**What you are asked to do:**
Below is a listing; repeat exactly the lines from the one containing "Sanfte Pastellfarben wie" to the one containing "Individualität wird großgeschrieben: die pers", both included.

Start of Entries supplied

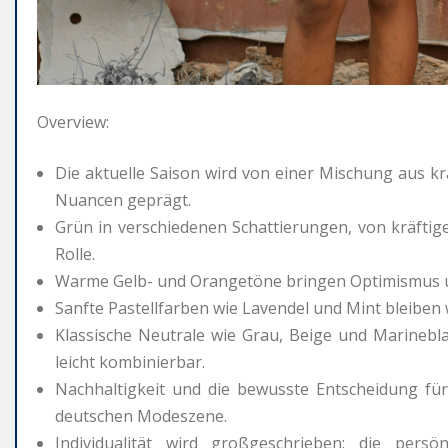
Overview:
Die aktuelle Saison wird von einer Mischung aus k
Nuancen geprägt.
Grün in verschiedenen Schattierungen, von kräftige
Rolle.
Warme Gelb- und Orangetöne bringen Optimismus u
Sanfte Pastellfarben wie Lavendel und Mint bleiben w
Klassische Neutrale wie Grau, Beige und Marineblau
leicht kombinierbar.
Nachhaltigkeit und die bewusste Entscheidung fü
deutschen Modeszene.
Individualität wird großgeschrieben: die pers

End of Entries supplied
Start of Entries supplied

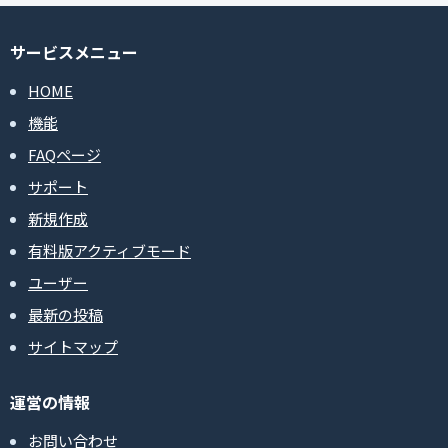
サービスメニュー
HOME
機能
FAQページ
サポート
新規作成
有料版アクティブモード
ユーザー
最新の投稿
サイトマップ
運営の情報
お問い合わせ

End of Entries supplied

**Solution to this exercise:**
Sanfte Pastellfarben wie Lavendel und Mint bleiben w
Klassische Neutrale wie Grau, Beige und Marineblau
leicht kombinierbar.
Nachhaltigkeit und die bewusste Entscheidung fü
deutschen Modeszene.
Individualität wird großgeschrieben: die pers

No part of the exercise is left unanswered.